[Dataset entries]
────────────────────
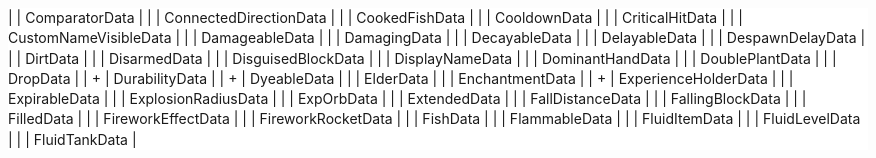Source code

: |   | ComparatorData |
|   | ConnectedDirectionData |
|   | CookedFishData |
|   | CooldownData |
|   | CriticalHitData |
|   | CustomNameVisibleData |
|   | DamageableData |
|   | DamagingData |
|   | DecayableData |
|   | DelayableData |
|   | DespawnDelayData |
|   | DirtData |
|   | DisarmedData |
|   | DisguisedBlockData |
|   | DisplayNameData |
|   | DominantHandData |
|   | DoublePlantData |
|   | DropData |
| + | DurabilityData |
| + | DyeableData |
|   | ElderData |
|   | EnchantmentData |
| + | ExperienceHolderData |
|   | ExpirableData |
|   | ExplosionRadiusData |
|   | ExpOrbData |
|   | ExtendedData |
|   | FallDistanceData |
|   | FallingBlockData |
|   | FilledData |
|   | FireworkEffectData |
|   | FireworkRocketData |
|   | FishData |
|   | FlammableData |
|   | FluidItemData |
|   | FluidLevelData |
|   | FluidTankData |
────────────────────
= WORK TO BE COMPLETED =
Please return all of the entries word for word, excluding the pictures.

= TASK RESULT =
Source code

: |   | ComparatorData |
|   | ConnectedDirectionData |
|   | CookedFishData |
|   | CooldownData |
|   | CriticalHitData |
|   | CustomNameVisibleData |
|   | DamageableData |
|   | DamagingData |
|   | DecayableData |
|   | DelayableData |
|   | DespawnDelayData |
|   | DirtData |
|   | DisarmedData |
|   | DisguisedBlockData |
|   | DisplayNameData |
|   | DominantHandData |
|   | DoublePlantData |
|   | DropData |
| + | DurabilityData |
| + | DyeableData |
|   | ElderData |
|   | EnchantmentData |
| + | ExperienceHolderData |
|   | ExpirableData |
|   | ExplosionRadiusData |
|   | ExpOrbData |
|   | ExtendedData |
|   | FallDistanceData |
|   | FallingBlockData |
|   | FilledData |
|   | FireworkEffectData |
|   | FireworkRocketData |
|   | FishData |
|   | FlammableData |
|   | FluidItemData |
|   | FluidLevelData |
|   | FluidTankData |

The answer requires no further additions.